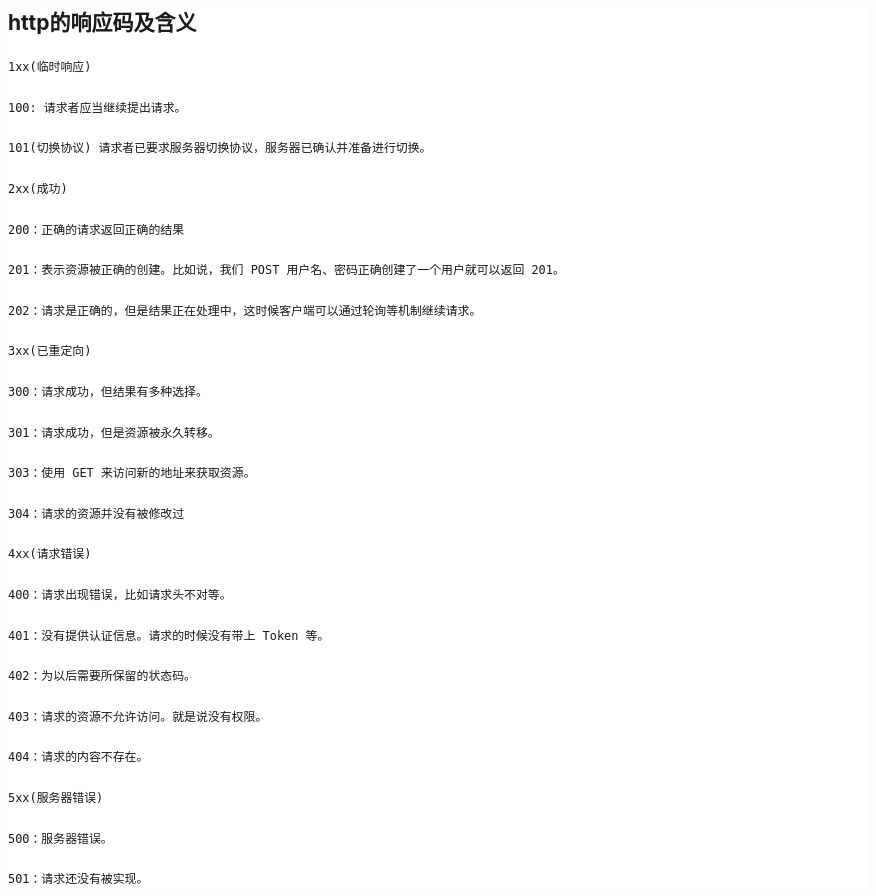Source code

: 

## http的响应码及含义

```
1xx(临时响应)

100: 请求者应当继续提出请求。

101(切换协议) 请求者已要求服务器切换协议，服务器已确认并准备进行切换。

2xx(成功)

200：正确的请求返回正确的结果

201：表示资源被正确的创建。比如说，我们 POST 用户名、密码正确创建了一个用户就可以返回 201。

202：请求是正确的，但是结果正在处理中，这时候客户端可以通过轮询等机制继续请求。

3xx(已重定向)

300：请求成功，但结果有多种选择。

301：请求成功，但是资源被永久转移。

303：使用 GET 来访问新的地址来获取资源。

304：请求的资源并没有被修改过

4xx(请求错误)

400：请求出现错误，比如请求头不对等。

401：没有提供认证信息。请求的时候没有带上 Token 等。

402：为以后需要所保留的状态码。

403：请求的资源不允许访问。就是说没有权限。

404：请求的内容不存在。

5xx(服务器错误)

500：服务器错误。

501：请求还没有被实现。
```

****

Please retype the records above exactly, excluding every picture.

Problem solution
Source code

: 

## http的响应码及含义

```
1xx(临时响应)

100: 请求者应当继续提出请求。

101(切换协议) 请求者已要求服务器切换协议，服务器已确认并准备进行切换。

2xx(成功)

200：正确的请求返回正确的结果

201：表示资源被正确的创建。比如说，我们 POST 用户名、密码正确创建了一个用户就可以返回 201。

202：请求是正确的，但是结果正在处理中，这时候客户端可以通过轮询等机制继续请求。

3xx(已重定向)

300：请求成功，但结果有多种选择。

301：请求成功，但是资源被永久转移。

303：使用 GET 来访问新的地址来获取资源。

304：请求的资源并没有被修改过

4xx(请求错误)

400：请求出现错误，比如请求头不对等。

401：没有提供认证信息。请求的时候没有带上 Token 等。

402：为以后需要所保留的状态码。

403：请求的资源不允许访问。就是说没有权限。

404：请求的内容不存在。

5xx(服务器错误)

500：服务器错误。

501：请求还没有被实现。
```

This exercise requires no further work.